İmamı Maturidi Hz. Bir gün Bağdat’a Allah’a inanmayan felsefecilerden bir grup gelir. Gurubun reisi olan felsefeci, oradakilere; bazı sorularının olduğunu ve Bağdat’ın en büyük âlimi ile karşılaşmak istediğini belirtir. Orada bulunan cemaat, felsefecileri İmamı Azam hazretlerine götürürler. İmamı Azam hazretleri ise o esnada, talebelerine bir kerpiçle teyemmümün nasıl yapılacağını gösteriyordu. Gelen felsefeciler İmamın kendisine üç soru sormak istediklerini belirtince, İmamı Azam hazretleri onlara;
  Sorunuz nedir? Der.
Felsefecilerin reisi önceden hazırlayıp birçok kimsenin cevap veremediği sorusunu sorar:
  Ey İmam! Birinci sorumuz; Allah var dersiniz, ama görünmez. Haydi, gösterin de inanalım. İkincisi; Şeytanın ateşten yaratıldığını söylersiniz, sonra da ateşle ona azap edilecek dersiniz, hiç ateş ateşi yakar mı? Üçüncü sorumuz ise; işittiğime göre hayrın ve şerrin Allah’tan olduğunu söylermişsiniz. Mademki, hayır ve şerrin Allah’tan olduğunu iddia edersiniz o halde insanları yaptıklarından dolayı niçin suçlarsınız? Bırakın da insanlar istediğini yaşasın.” der.
    Bunun üzerine İmamı Azam hazretleri elindeki kuru kerpici adamın başına vurur ve felsefecinin başı yarılır. Ateist felsefeci derhal zamanın mahkemesine başvurup, İmamı Azam hazretlerinden şikâyetçi olur. Bunun üzerine İmamı Azam hazretleri mahkemeye çağırılır.
Kadı efendi (Hâkim) felsefeciye sorar:
  Söyleyin bakalım meseleniz nedir? Der.
Felsefeci;
  Ey Kadı Efendi!

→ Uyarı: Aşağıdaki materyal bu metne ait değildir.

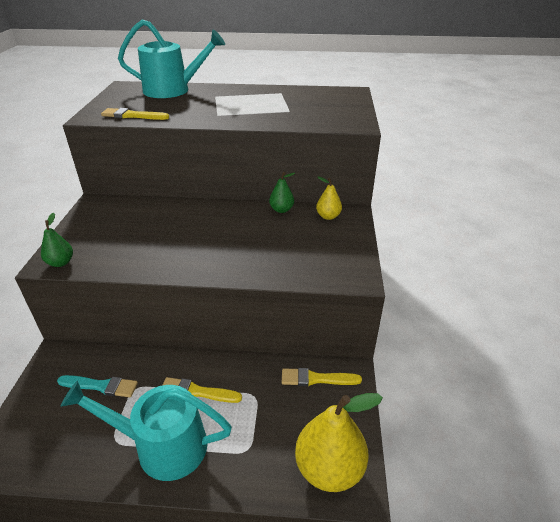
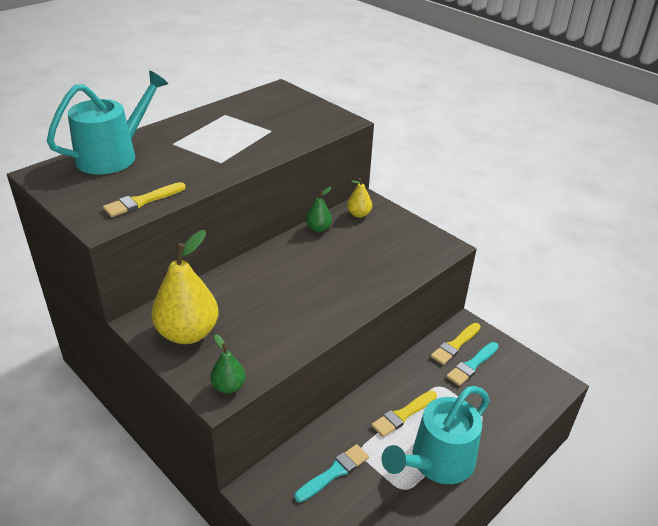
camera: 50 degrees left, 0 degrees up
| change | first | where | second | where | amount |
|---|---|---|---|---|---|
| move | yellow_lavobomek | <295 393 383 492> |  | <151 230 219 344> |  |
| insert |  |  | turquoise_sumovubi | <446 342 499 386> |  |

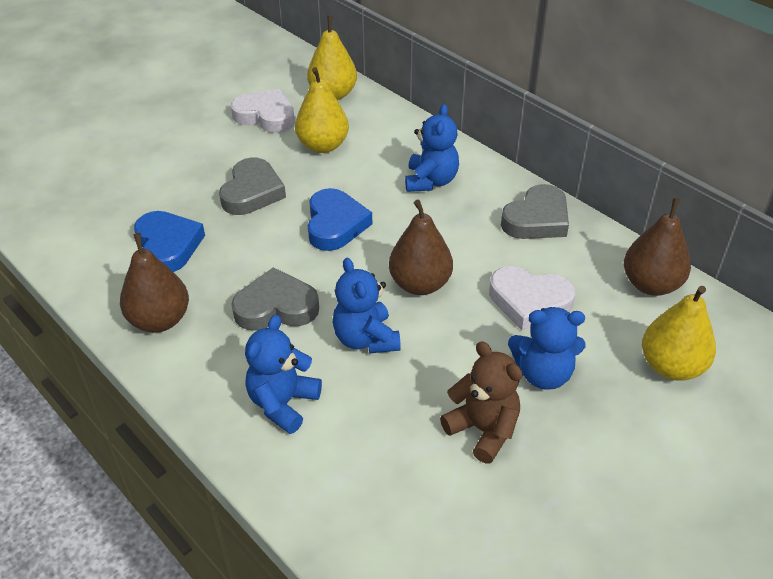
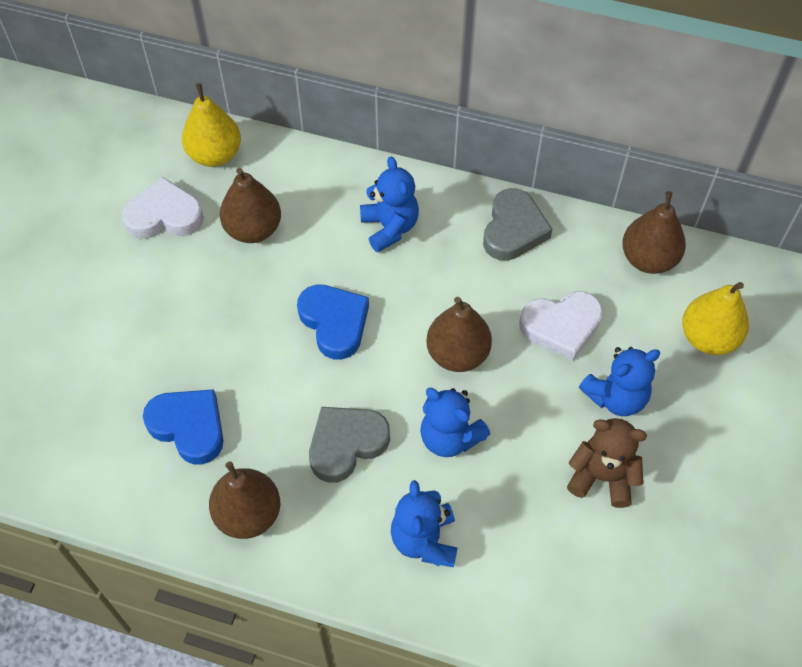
camera: 30 degrees left, 15 degrees up
| change | first | where | second | where | amount |
|---|---|---|---|---|---|
| delete | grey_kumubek | <219 157 286 215> |  |  |  |
| recolor | yellow_lavobomek | <295 67 349 153> | brown_lavobomek | <220 168 281 243> |  |

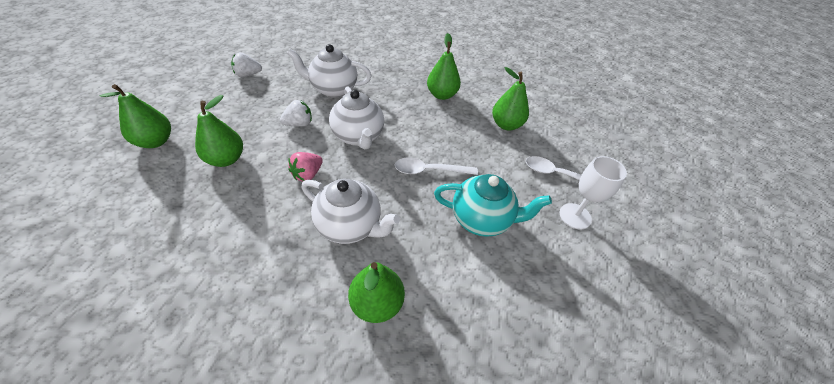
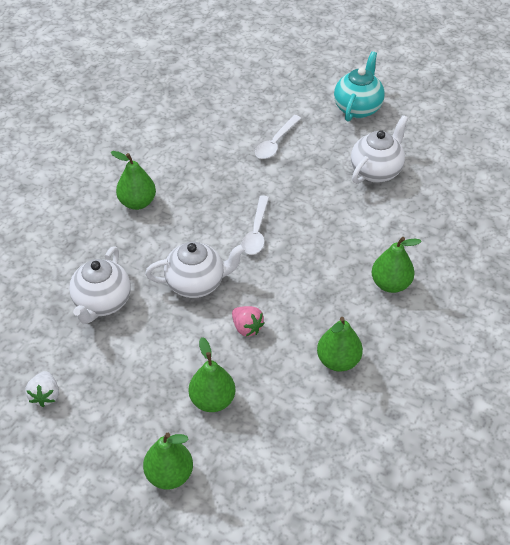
camera: 75 degrees left, 0 degrees up
| change | first | where | second | where | amount |
|---|---|---|---|---|---|
| delete | white_molikesuk | <280 100 312 127> |  |  |  |
| move | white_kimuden | <302 179 400 244> |  | <351 115 408 184> |  |
| move | turquoise_kimuden | <434 174 552 237> |  | <334 51 385 122> |  |
| move | green_lavobomek | <492 67 529 130> |  | <317 317 363 372> |  |
| delete | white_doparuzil | <560 156 627 230> |  |  |  |

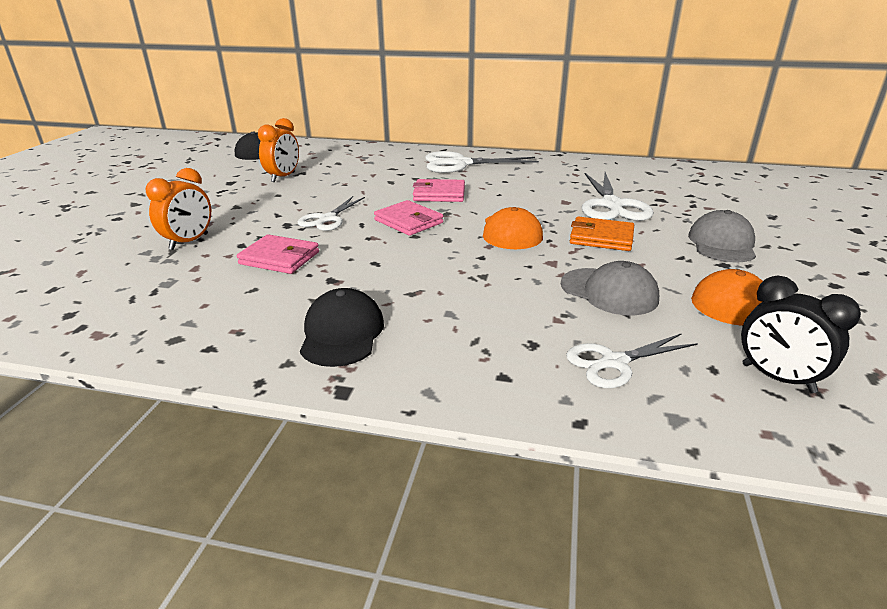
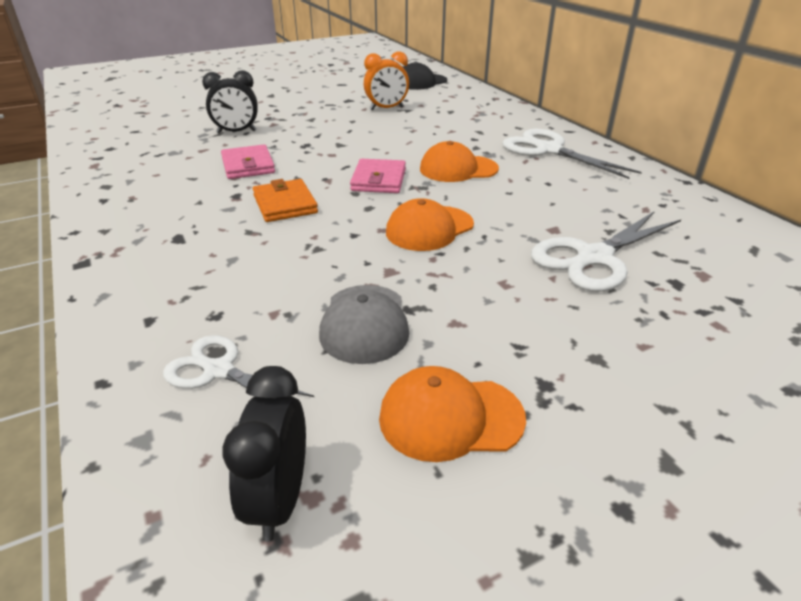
camera: 50 degrees right, 5 degrees up
| change | first | where | second | where | amount |
|---|---|---|---|---|---|
| recolor | orange_bonigiken | <145 168 211 250> | black_bonigiken | <202 70 258 134> |  |
| delete | white_dazotimen | <298 196 365 231> |  |  |  |
| delete | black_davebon | <300 288 384 367> |  |  |  |
| replace | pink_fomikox | <413 179 465 202> | orange_davebon | <420 141 499 182> |  |
| move | orange_fomikox | <570 216 634 251> |  | <253 179 318 222> |  |
| delete | grey_davebon | <688 210 756 263> |  |  |  |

Ben bu İmama üç soru sordum o ise soruma cevap vereceği yerde, başıma kerpiç vurarak, başımı yardı. Der.
Kadı;
  Ey imam! Sizin gibi bir âlime bu yaptığınız yakışıyor mu? Der.
İmamı Azam;
  Muhterem Kadı Efendi, ben aslında o bir kerpiçle bu filozofun üç sorusunun cevabını verdim. Der.
   Kadı bu işin açıklamasını İmamı Azam’dan ister. İmam olayı şu şekilde anlatmaya başlar:
  Muhterem Kadı Efendi, bu felsefeci bana; ” Allah’ü Teâlâ’yı göster de inanayım” dedi. Ben de elimdeki kerpici onun başına vurarak onun sorusunun cevabını vermiş oldum. “Bu nasıl oldu!” dersiniz? Bu adama sorar mısınız, kerpici kendisine vurduğum an da hissettiği acıyı bize gösterebilir mi? Kadı Felsefeciye;
  Evet, acınızı bize gösterebilir misiniz? Der.
  Muhterem Kadı Efendi, canım yandı ama bunu size nasıl gösterebilirim?” der.
İmamı Azam hazretleri;
– Ey felsefeci! Sen kendi başının ağrısını bize gösteremezken biz Allah’ı sana nasıl gösterelim?” der.
Kadı tekrar sorar:
– Peki, öbür sorusu ne idi? der.
İmamı Azam:
  Bu felsefeci bana, “şeytan ateşten yaratıldı dersiniz ama hiç ateş ateşi nasıl yakar mı?” dedi. “Ben de buna toprakla vurdum. Toprak onun başını acıttı. Hâlbuki kendi bedeni de topraktan yaratıldı. Allah dilerse ateşe ateşle azap etmeye gücü yeter. Ona canının yanıp yanmadığını sorabilir misiniz? Der.
   Kadı felsefeciye tekrar sorar:
  Canınız yandı mı? Der. Felsefeci:
  Elbette. Der.
Bunun üzerine İmamı Azam:
  Yine bana; “Ey İmam! Hayrın ve şerrin Allah’tan olduğunu iddia edersiniz fakat, insanları yaptıklarından dolayı niçin suçlarsınız? Bırakın da insanlar istediğini yapsın.” dedi. O halde muhterem Kadı Efendi! Ona tekrar sorar mısınız, mademki bu felsefeci insanların iradesinin olmadığına inanıyor, o halde yaptığım bu işten dolayı beni niçin size şikâyet etti?” der.
   Felsefeci, bu güzel cevaplar karşısında mağlup olup, söyleyecek söz bulamaz ve yanlış inancına tövbe edip Müslüman olur.
Kaynak: İslam Dergisi

Yorumlar

Bu blogdaki popüler yayınlar

Esmaül Hüsna (Arapça- Türkçe) دُعٰٓاءُ اَسْمٰٓاءُ الْحُسْنٰى

Uzun Ömür İçin Dua

Şifa Salavâtı (Salavâtı Tıbbil Kulubi/Salâvatı Tıbbiye)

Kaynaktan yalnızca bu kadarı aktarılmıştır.